[Start of Attachment]

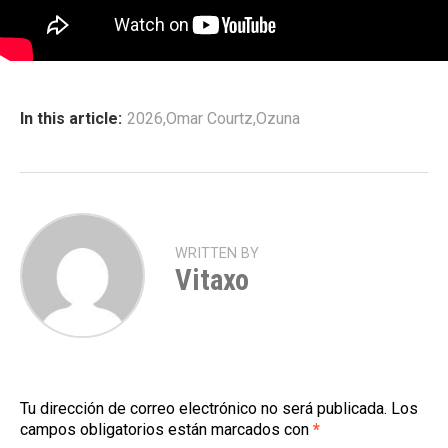
In this article:
2026
,
Omar Courtz
,
Ozuna
WRITTEN BY
Vitaxo
Tu dirección de correo electrónico no será publicada.
Los
campos obligatorios están marcados con
*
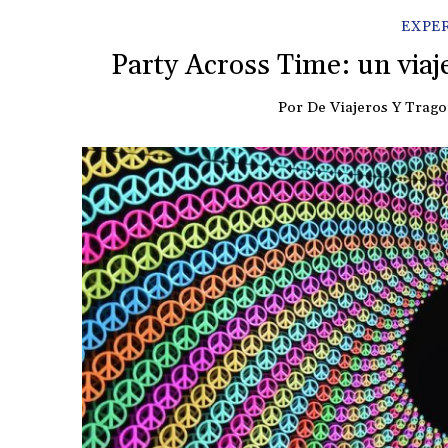
EXPE
Party Across Time: un viaj
Por
De Viajeros Y Trag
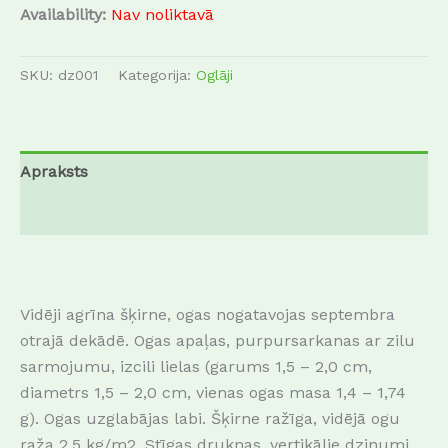
Availability:
Nav noliktavā
SKU:
dz001
Kategorija:
Oglāji
Apraksts
Atsauksmes (0)
Vidēji agrīna šķirne, ogas nogatavojas septembra
otrajā dekādē. Ogas apaļas, purpursarkanas ar zilu
sarmojumu, izcili lielas (garums 1,5 – 2,0 cm,
diametrs 1,5 – 2,0 cm, vienas ogas masa 1,4 – 1,74
g). Ogas uzglabājas labi. Šķirne ražīga, vidējā ogu
raža 2,5 kg/m2. Stīgas druknas, vertikālie dzinumi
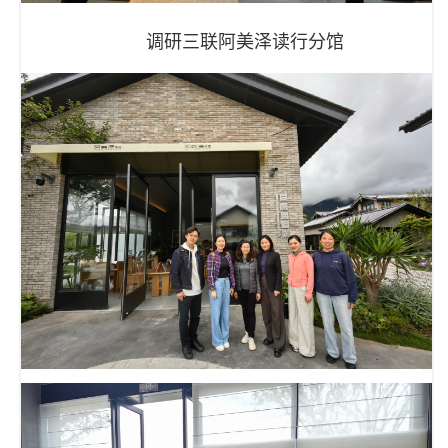
调研三联阿美泽读行分馆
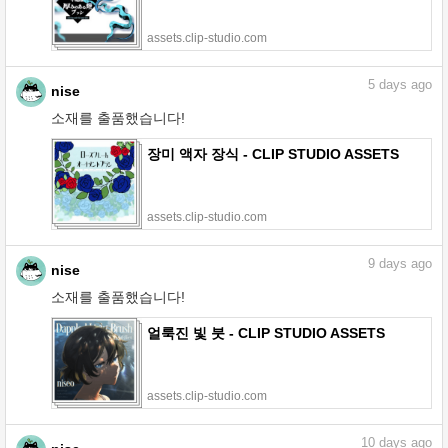
assets.clip-studio.com
5
days ago
nise
소재를 출품했습니다!
장미 액자 장식 - CLIP STUDIO ASSETS
assets.clip-studio.com
9
days ago
nise
소재를 출품했습니다!
얼룩진 빛 붓 - CLIP STUDIO ASSETS
assets.clip-studio.com
10
days ago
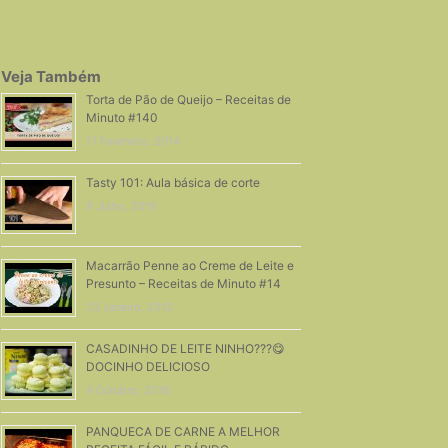
Veja Também
Torta de Pão de Queijo – Receitas de
Minuto #140
17 Fevereiro, 2014
Tasty 101: Aula básica de corte
9 Julho, 2019
Macarrão Penne ao Creme de Leite e
Presunto – Receitas de Minuto #14
23 Janeiro, 2012
CASADINHO DE LEITE NINHO???😋
DOCINHO DELICIOSO
4 Outubro, 2018
PANQUECA DE CARNE A MELHOR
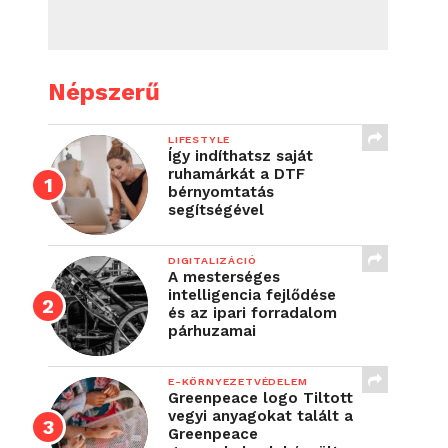
Népszerű
LIFESTYLE
Így indíthatsz saját
ruhamárkát a DTF
bérnyomtatás
segítségével
DIGITALIZÁCIÓ
A mesterséges
intelligencia fejlődése
és az ipari forradalom
párhuzamai
E-KÖRNYEZETVÉDELEM
Greenpeace logo Tiltott
vegyi anyagokat talált a
Greenpeace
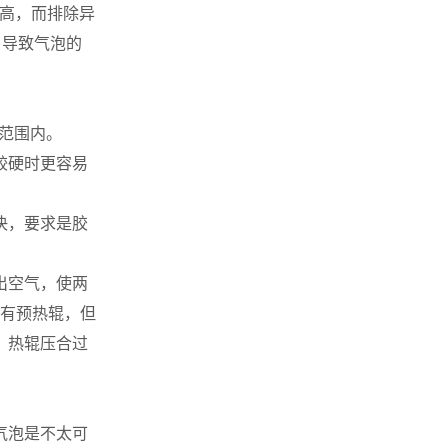
温高，而排除异
，导致气泡的
a范围内。
较硬时更容易
决，要求是胶
出空气，使两
设有预热辊，但
，热辊压合过
。
气泡是不太可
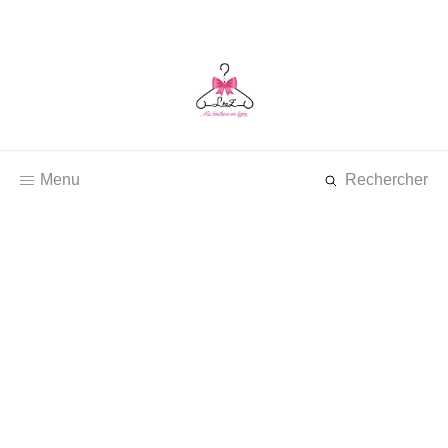
Menu
Rechercher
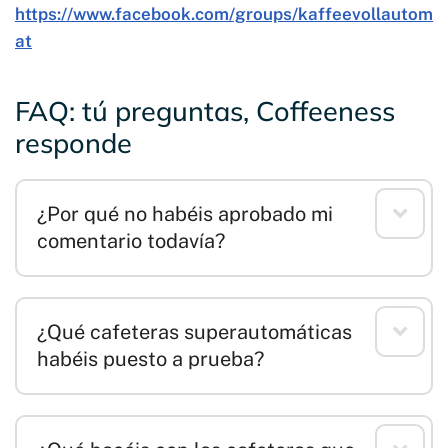
https://www.facebook.com/groups/kaffeevollautom
at
FAQ: tú preguntas, Coffeeness
responde
¿Por qué no habéis aprobado mi
comentario todavía?
¿Qué cafeteras superautomáticas
habéis puesto a prueba?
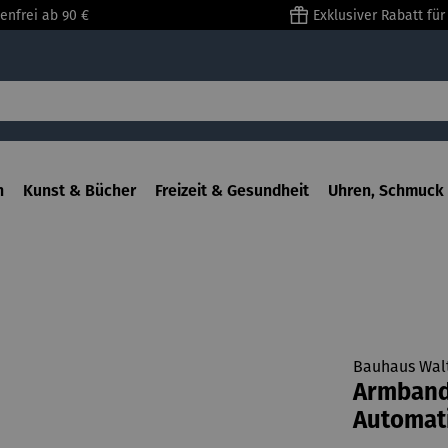
enfrei ab 90 €
Exklusiver Rabatt fü
n
Kunst & Bücher
Freizeit & Gesundheit
Uhren, Schmuck 
Bauhaus Walt
Armbandu
Automati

[End of Attachment]

* ASSIGNMENT *
Update the entries starting at the first one and ending at the line containing "De Viajeros Y Trag": replace "article" with "post" and keep everything else the same. Leave the pictures out of your answer.

* RESPONSE BOX *
In this post:
2026
,
Omar Courtz
,
Ozuna
WRITTEN BY
Vitaxo
Tu dirección de correo electrónico no será publicada.
Los
campos obligatorios están marcados con
*
EXPE
Party Across Time: un viaj
Por
De Viajeros Y Trag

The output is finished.